Specifically, the measure would prohibit use of the state’s resources to subvert the Second Amendment, block state enforcement of any federal gun-control legislation or executive orders, and bar Virginia from participating in any future federal gun registries. This legislation is an important step in ensuring the rights of state residents continue in perpetuity, regardless of who sits in the Oval Office.
Use Your Power!
HB83 will be offered on Jan. 13, 2016, for consideration during the upcoming legislative session. Virginia residents, tell your elected officials to safeguard your Second Amendment rights by voting YES on HB83. To find your lawmaker, clickhere.
Republicans Retain Ban On Anti-Gun Research Funding
We told you last week that anti-gun Democrats in Congress were attempting to hold the party’s spending bill votes hostage by demanding that a ban on “gun violence” research be eliminated. As expected, the Republicans will reject that proposal.
House Minority Leader Nancy Pelosi, D-Calif., took the reins in calling for the ban to be lifted and tied it to the budget proposal, threatening to deny votes to the spending bill unless research funding was allocated. But she stopped just short of saying she would reject the overall bill if denied. “I think of it more as an incentive for Democrats to vote for the bill,” she said.
With Republicans holding a majority of the House, the chances of a Pelosi victory were slim. “I don’t think that’s going to be something that there’s much movement on,” said Rep. Tom Cole, R-Okla., who leads the House Appropriations Committee’s panel on health spending.
Indy Mayor Considers Veto
The Indianapolis City Council recently passed a measure that would overly burden law-abiding gun owners while not deterring violent crime. But since the proposal arguably violates the state’s pre-emption statute concerning firearms laws, the mayor might decide to veto it.
The measure would require gun owners to contact the Indianapolis Metropolitan Police Department within 48 hours of discovering a firearm missing if it is lost or stolen. Those who fail to do so face a fine of $50, plus court costs, rendering the ordinance a punishment for those who are victims of crime.
All is not lost, however. “As things stand now, he [Mayor Greg Ballard] has some significant concerns about the legality and the timing of the proposal,” Jen Pittman, a spokesman for the mayor’s office, told the Indianapolis Star.

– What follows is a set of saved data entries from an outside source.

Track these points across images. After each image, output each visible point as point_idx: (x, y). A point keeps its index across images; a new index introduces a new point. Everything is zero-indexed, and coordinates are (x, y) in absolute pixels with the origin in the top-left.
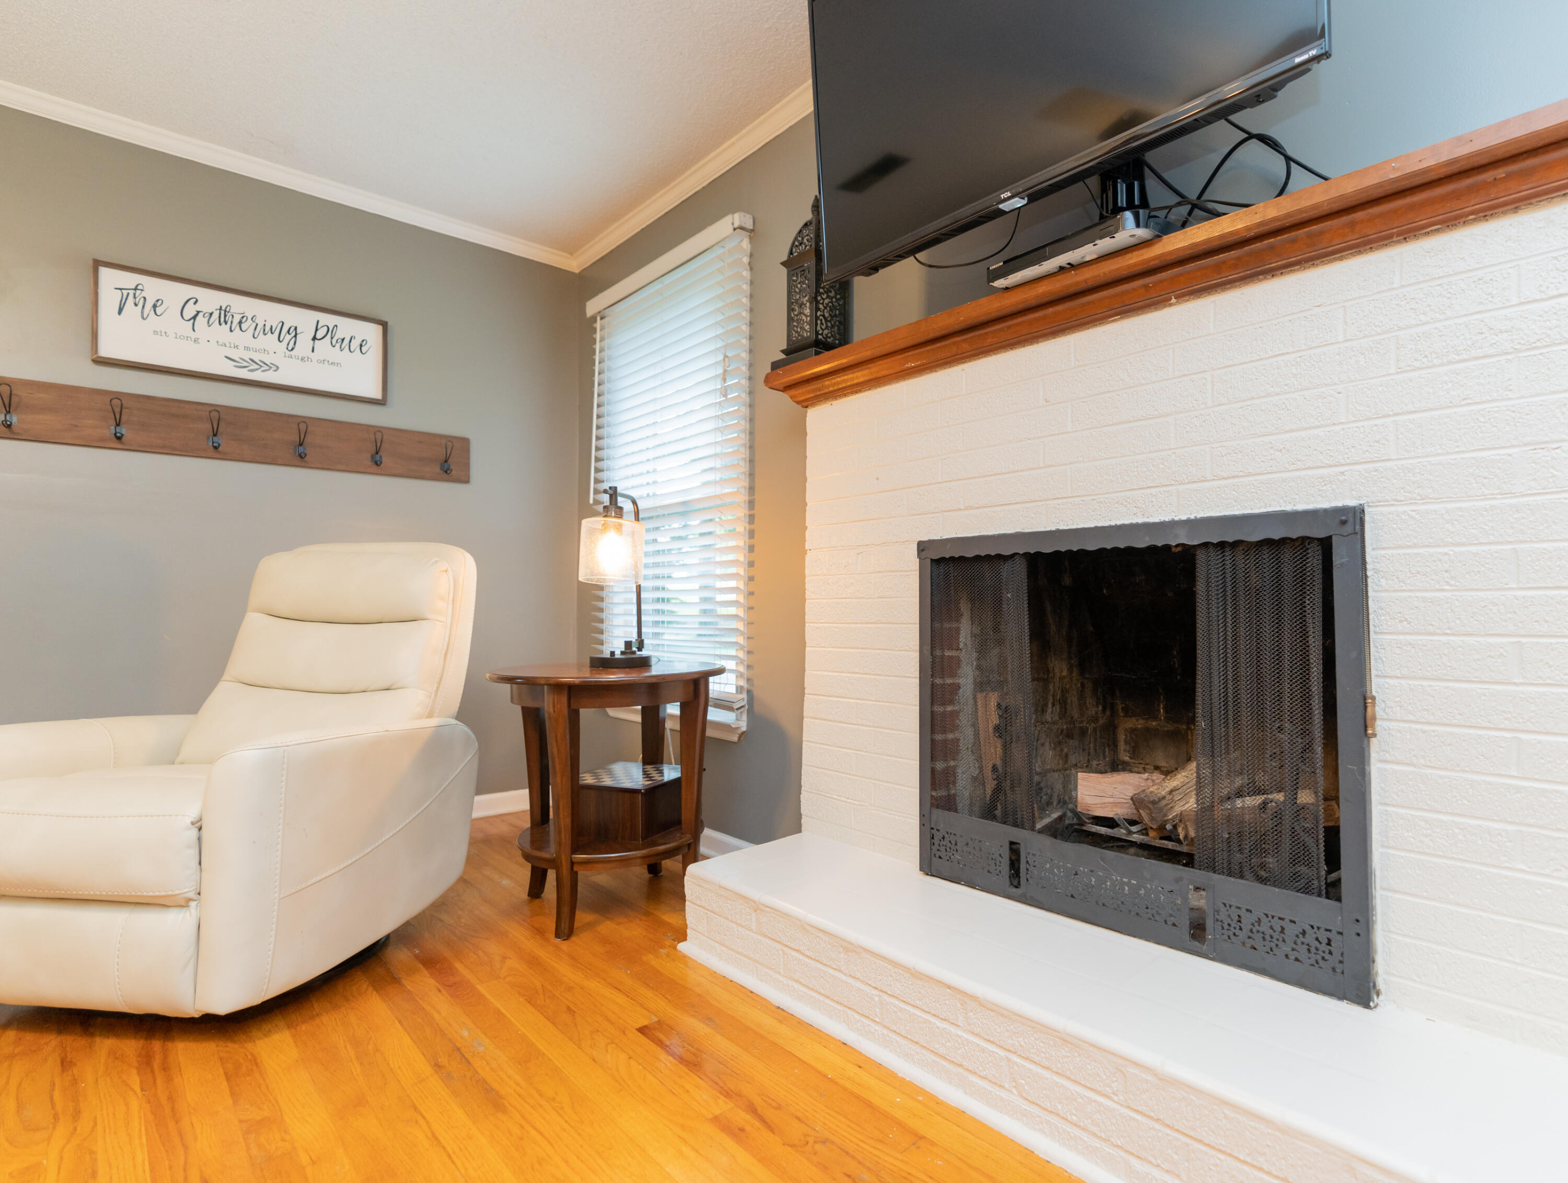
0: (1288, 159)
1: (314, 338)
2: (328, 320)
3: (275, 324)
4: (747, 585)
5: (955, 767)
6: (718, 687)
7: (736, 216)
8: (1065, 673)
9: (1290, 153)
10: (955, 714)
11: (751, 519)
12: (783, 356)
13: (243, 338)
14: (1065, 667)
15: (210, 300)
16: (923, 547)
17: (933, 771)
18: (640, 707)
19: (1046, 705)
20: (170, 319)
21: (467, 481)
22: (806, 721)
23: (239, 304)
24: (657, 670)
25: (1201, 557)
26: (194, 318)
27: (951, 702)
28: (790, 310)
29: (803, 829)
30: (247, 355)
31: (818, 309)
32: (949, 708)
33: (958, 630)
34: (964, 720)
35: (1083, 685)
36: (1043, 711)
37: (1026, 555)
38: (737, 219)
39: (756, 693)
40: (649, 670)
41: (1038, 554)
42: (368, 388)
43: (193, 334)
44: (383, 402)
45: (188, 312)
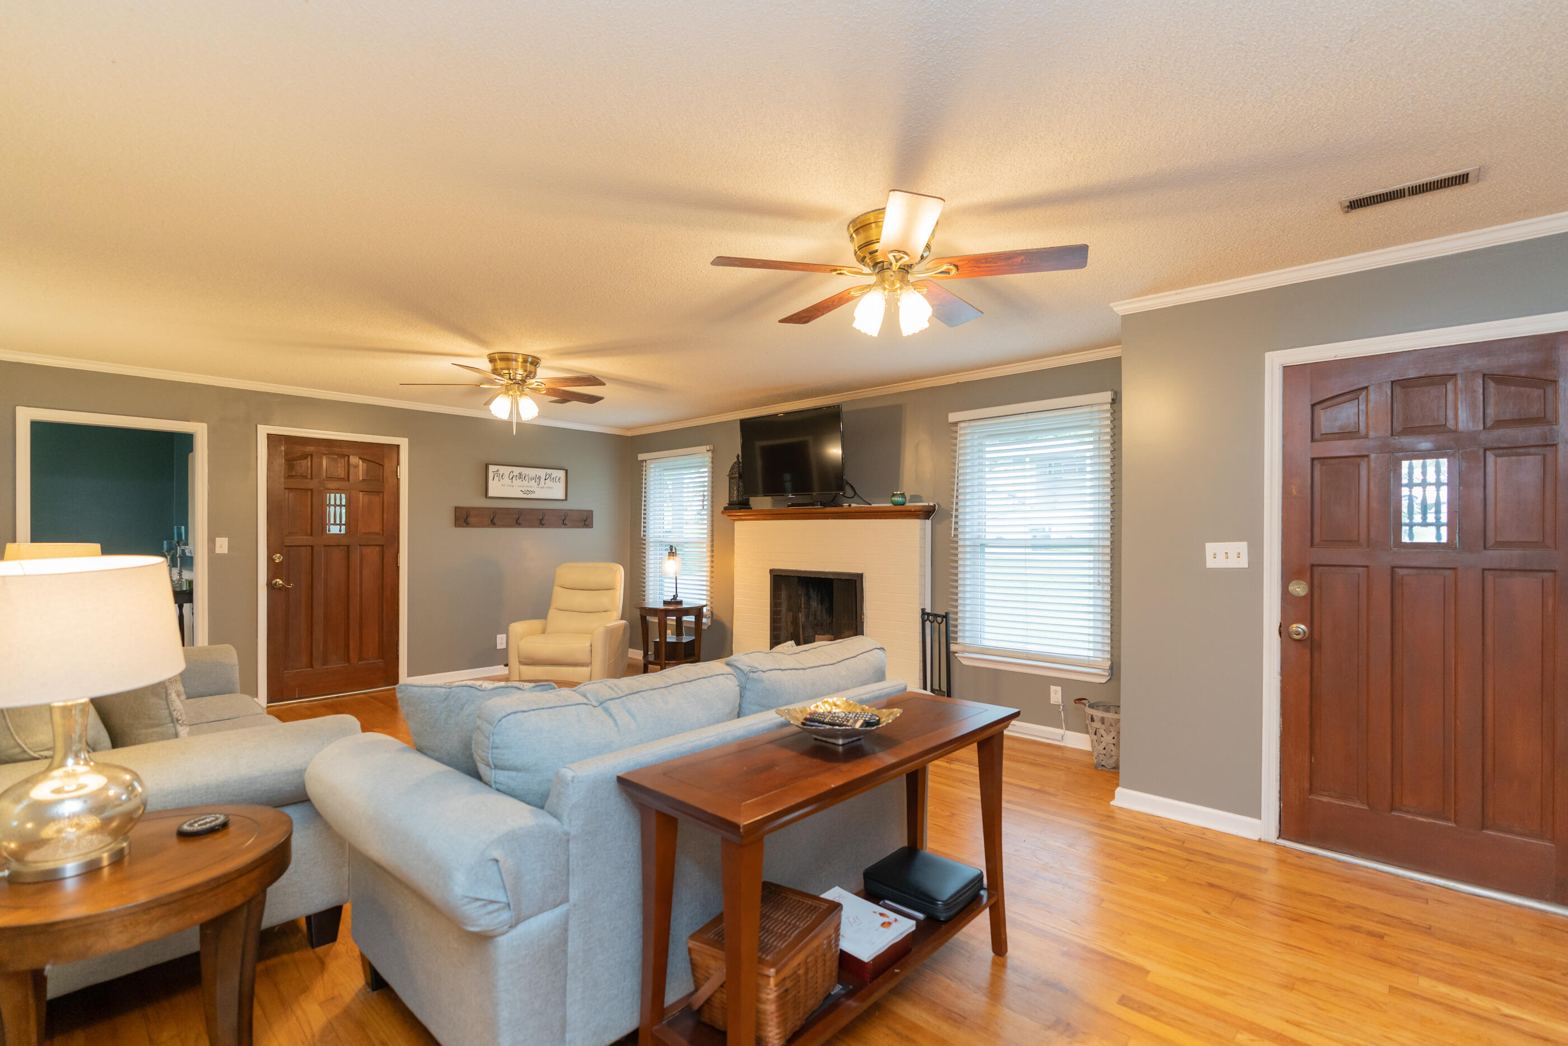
0: (855, 493)
1: (545, 479)
2: (549, 471)
3: (534, 476)
4: (710, 574)
5: (779, 634)
6: (705, 610)
7: (708, 446)
8: (816, 605)
9: (856, 491)
10: (780, 618)
11: (712, 551)
12: (727, 505)
13: (525, 483)
14: (816, 603)
15: (517, 470)
16: (771, 571)
17: (774, 634)
18: (675, 618)
19: (809, 616)
20: (506, 481)
21: (592, 527)
22: (734, 621)
23: (525, 471)
24: (684, 606)
25: (834, 582)
26: (512, 478)
27: (778, 615)
28: (730, 490)
29: (734, 653)
30: (526, 489)
31: (739, 492)
32: (778, 617)
33: (781, 594)
34: (783, 620)
35: (822, 610)
36: (808, 618)
37: (798, 576)
38: (708, 448)
39: (714, 612)
40: (682, 605)
41: (800, 576)
42: (561, 495)
43: (512, 484)
44: (566, 499)
45: (511, 477)
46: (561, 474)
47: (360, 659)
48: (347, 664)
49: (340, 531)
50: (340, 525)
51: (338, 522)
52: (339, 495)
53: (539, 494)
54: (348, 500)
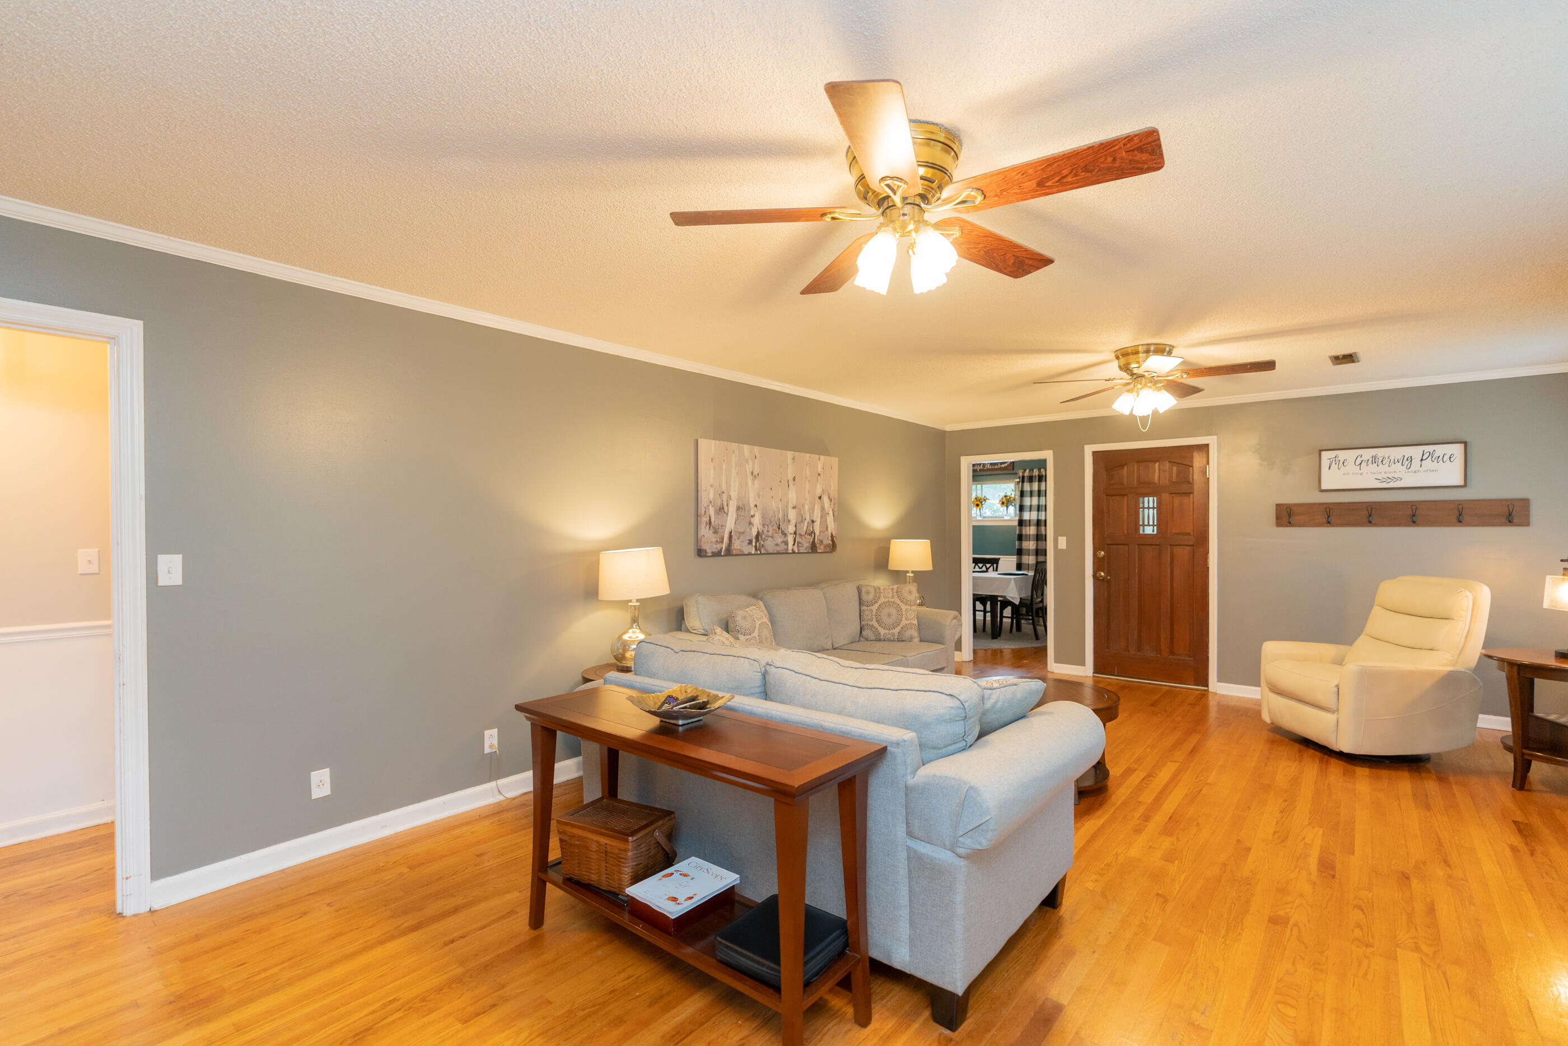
1: (1422, 460)
2: (1430, 449)
3: (1400, 457)
13: (1384, 468)
15: (1367, 453)
20: (1351, 467)
21: (1528, 525)
23: (1383, 452)
26: (1361, 464)
30: (1385, 476)
42: (1457, 479)
43: (1360, 472)
44: (1465, 486)
45: (1358, 462)
46: (1457, 450)
47: (1172, 653)
48: (1159, 655)
49: (1153, 531)
50: (1153, 525)
51: (1151, 523)
52: (1152, 498)
53: (1409, 480)
54: (1159, 503)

Homeowner Near St. Louis Stops Home Invader
A homeowner in unincorporated north St. Louis County used his firearm to stop a home invasion on Monday morning.
According to police, the homeowner heard loud banging at his door around 10 a.m. and saw two men he did not recognize standing on his front porch—prompting him to retrieve his handgun. A short time later, the two suspects went to the rear of the home and tried to force their way in through the back door. That’s when the homeowner and intruders exchanged gunfire.
When police arrived, they found one suspect dead near the back door of the residence, along with a firearm, according to police Sgt. Brian Schellman. The victim was not injured. “At this point, it does not appear that the homeowner did anything wrong,” Schellman said. Officers are currently searching for the second suspect, who fled the scene.